Slow down in developer productivity

My colleague and several other developers in the community have commented on how many more button pushes are required to put together a functional process in version 9.  Now compared to version 7, yes you do have to click ‘into’ the product a few more times to apply some logic to a process, take the stage and action on start and on complete event handlers.  In version 7, these where two large free text area’s in the ‘do this’ tab of any stage or action.  You can could click on a stage and start typing (for those developer that knew the version 7 function syntax instinctively).  In contrast to this, version 9 requires a click on a stage, then a click on an event handler button, then the selection of a visual script activity (for example, assignment) and then the use of expression builder to make that assignment.  So a couple of extra steps.  I think what is being missed here however is the focus on re-use and overall maintainability.

Any Metastorm developer worth their salt has worked on a large project that has taken more than 6 months to plan, write and test due to either large processes or a number of smaller but more complex processes with many rules and alternative flows.  I have not long finished a 2 year project and if I could show you the amount of onstart and oncomplete code that is used and more importantly repeated, you would tell me that Metastorm was the wrong development environment to use. Whilst I agree, some companies run their entire operational application suite off of custom Metastorm applications, this client being one of them.  Now I can see that with all of their systems that maintainability using version 7 has become a nightmare, there are several full-time developers that are bug fixing as their day jobs. All because of the line by line syntax where no OOP patterns and principles can be used (unless you write the entire thing in Jscript.NET).  Important code support features like code dependency (knowing what may break if you change a variable value), automatic refactoring etc that make life so much easier with many development environments just don’t exist in version 7.  Finally I should mention the use of objects to represent business entities and the ability to loop these.  If you’re working with data, you’re looping it to run some row by row processing which again required extra programming in version 7 to accomplish (e.g. writing a static server-side method that takes a SQL statement and returns a dataset/datatable for enumeration).

My main point here is that yes there are a few more clicks in version 9 in accomplishing some goals, but the ability to reuse server-side code for assignments, create visual toolbox items for common process activities (thus avoiding writing code against a version 7 common stage with a bunch of conditionals attached as to only execute in some situations) and completely re-use visual scripts supports true OOP abstraction. You can edit the smallest part of a process to make a change and have everything else that depends on that code or visual activity be changed too.

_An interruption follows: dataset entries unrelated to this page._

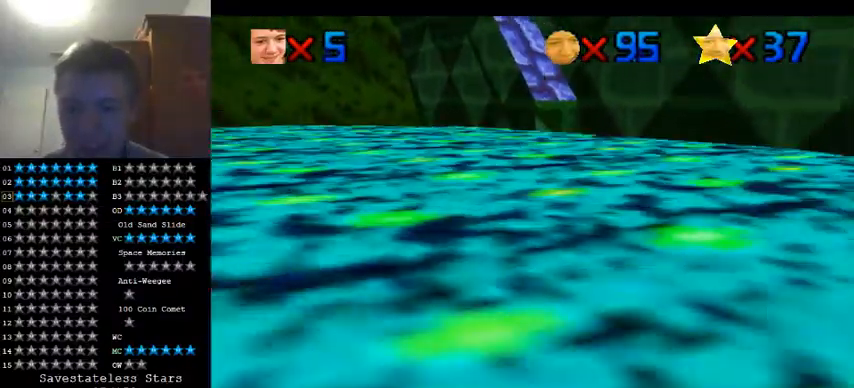
Gameplay with a controller (Nintendo layout); each line is a JSON object with the inputs held at the frame after it. "events" lists button and stick changes between this image and that frame as [ms after this image, input, new state], when the widget could be followed in between. Not read: A B L1 L3 R1 R3.
{"buttons": [], "left_stick": "up", "events": [[433, "left_stick", "up"]]}
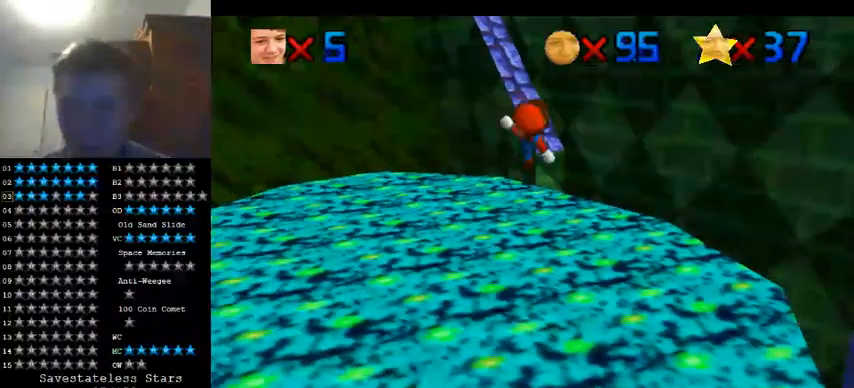
{"buttons": [], "left_stick": "up", "events": []}
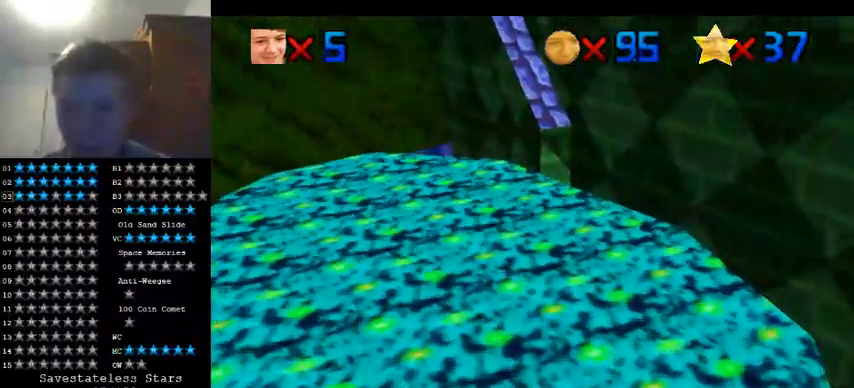
{"buttons": [], "left_stick": "down-right", "events": [[500, "left_stick", "down-right"]]}
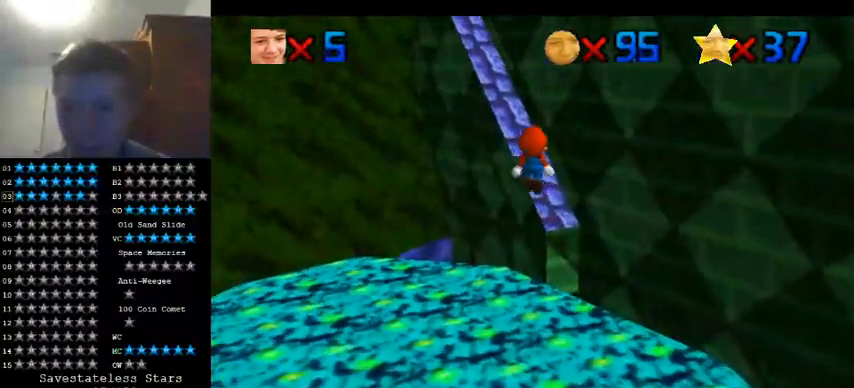
{"buttons": [], "left_stick": "up-left", "events": [[133, "left_stick", "up"], [500, "left_stick", "up-left"]]}
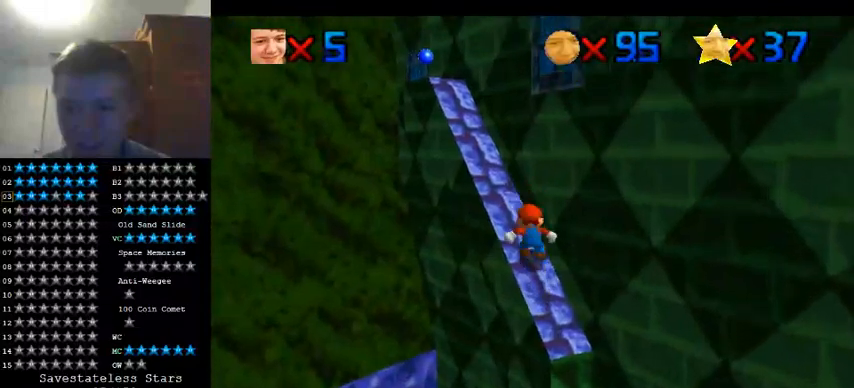
{"buttons": [], "left_stick": "up", "events": [[400, "left_stick", "up"]]}
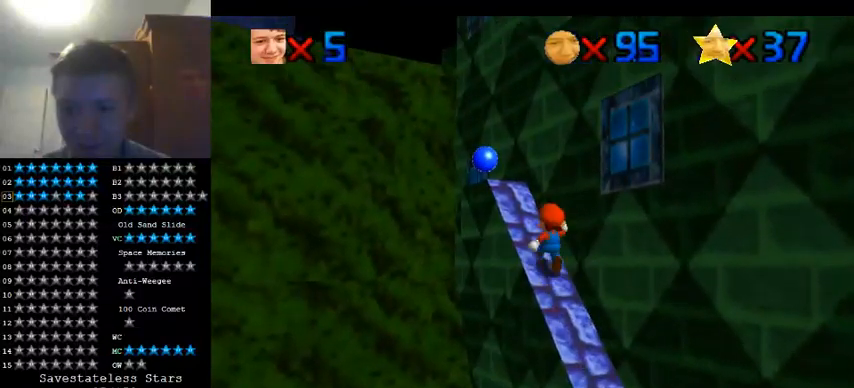
{"buttons": [], "left_stick": "up", "events": []}
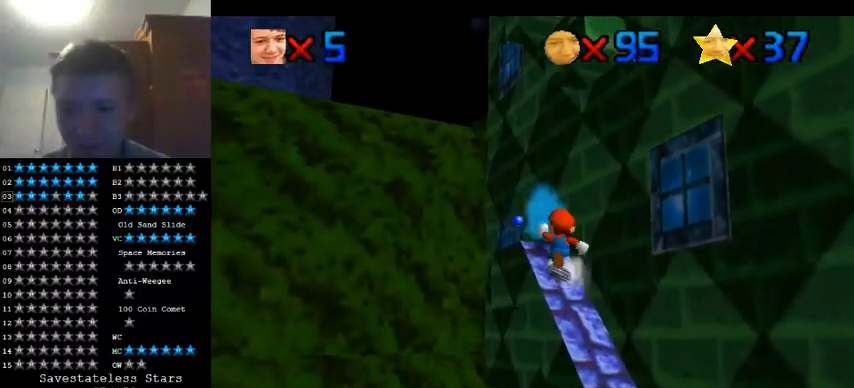
{"buttons": ["C_LEFT"], "left_stick": "up-right", "events": [[267, "C_LEFT", "down"], [300, "left_stick", "up-right"], [333, "C_LEFT", "up"], [467, "C_LEFT", "down"]]}
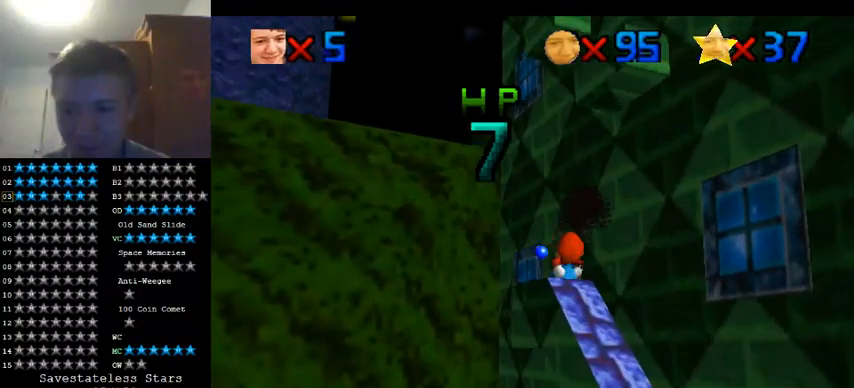
{"buttons": [], "left_stick": "up-right", "events": [[33, "C_LEFT", "up"], [133, "C_LEFT", "down"], [267, "C_LEFT", "up"]]}
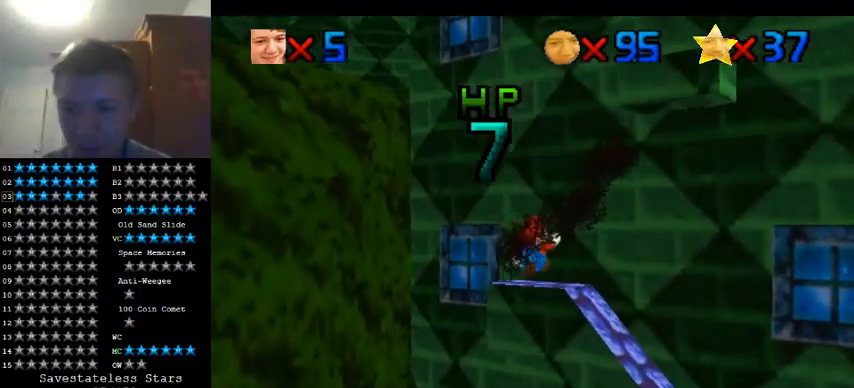
{"buttons": [], "left_stick": "up-right", "events": [[167, "left_stick", "up"], [333, "left_stick", "up-right"]]}
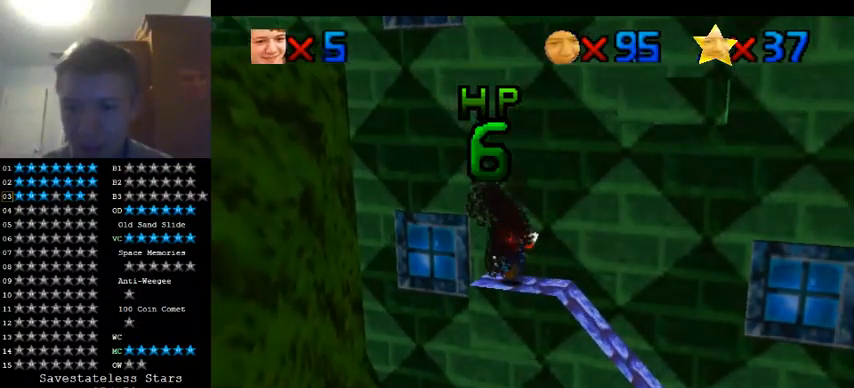
{"buttons": [], "left_stick": "up-right", "events": [[167, "left_stick", "up"], [300, "left_stick", "up-right"]]}
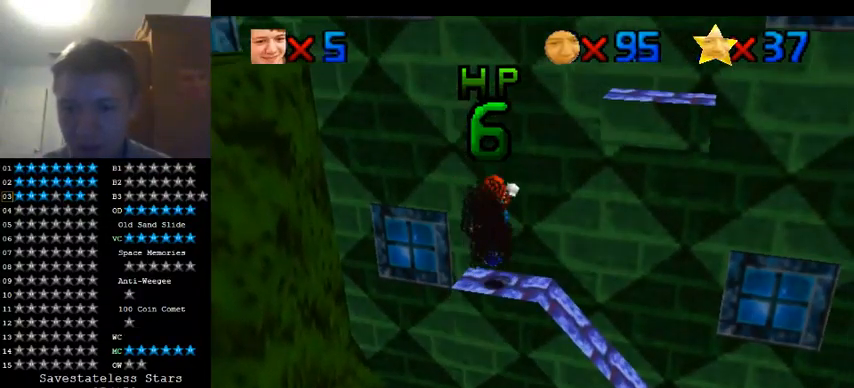
{"buttons": [], "left_stick": "up-right", "events": []}
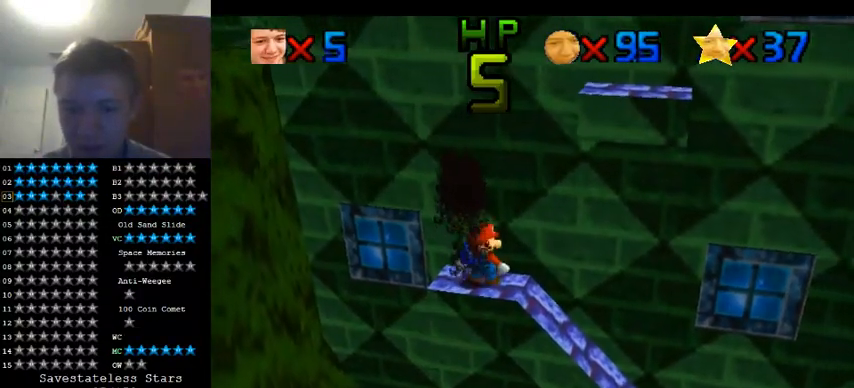
{"buttons": [], "left_stick": "center", "events": [[233, "left_stick", "up"], [333, "left_stick", "up-right"], [500, "left_stick", "center"]]}
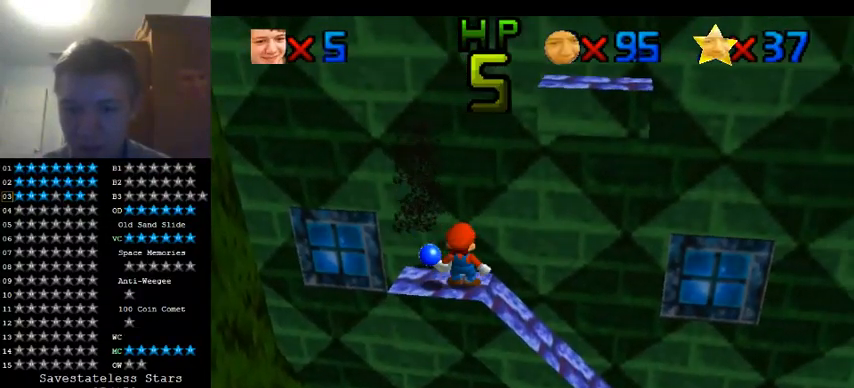
{"buttons": [], "left_stick": "center", "events": []}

When it comes to using version 9, you have to understand good design practices such as cohesion, low coupling, area’s of concern as well as OOP principles and patterns.  You have to look to the long term and understand that the OOP approach to designing processes in version 9 will mean longer term maintainability.  Anyone that has delivered a version 9 project (and I have) will notice that a good design is far more maintainable and will require less man power going forward than a version 7 procedure.  The design stage of a project actually becomes a lot easier too.

What is a few more clicks compared to putting together a solid consistent, sustainable and maintainable design? (and don’t get me started on the ability to debug in 9 and not in 7… how much time are we saving here?) The short term productivity does suffer, but only slightly and if you where to analyse the amount of time spent on a project long term, you might be surprised by the results.

You have to be a developer to create processes in version 9

Version 9 certainly has shifted its focus on to the developer.  You really have to approach the design of a process from a OOP perspective and use many techniques used in the design of a .NET application for example to properly plan and design a Metastorm 9 solution.  If you can not code C# or understand basic .NET concepts such as the heap, the stack, value and reference types, type conversion, type modifiers and commonly used namespaces such as System,System.Text,System.Data and System.IO namespaces then you might as well just close the application and take your lunch break.

In a way, I agree with this point but understand the move.  A custom Metastorm 7 syntax was never going to work long term in a world where open standards are king and compatibility is of major importance.  A Metastorm application at the end of the day is an application, it will execute in a business environment, handle possibly business critical data and need to be up most of the time.  Therefore it needs qualified designers (on paper or by experience, the latter generally being the most important) to design, create and adequately test the application.  There is nothing stopping a business analyst putting process actions and stages together using the ‘classic’ or basic process designer in version 9 and when they are doing so, it should be a must that the analyst collaborates with an experienced process designer who has a native technical knowledge but also understands how the functional requirements will translate into technical requirements, advising the best solutions to some of the most common process problems and bringing some sense to some of the more ‘out there’ ideas.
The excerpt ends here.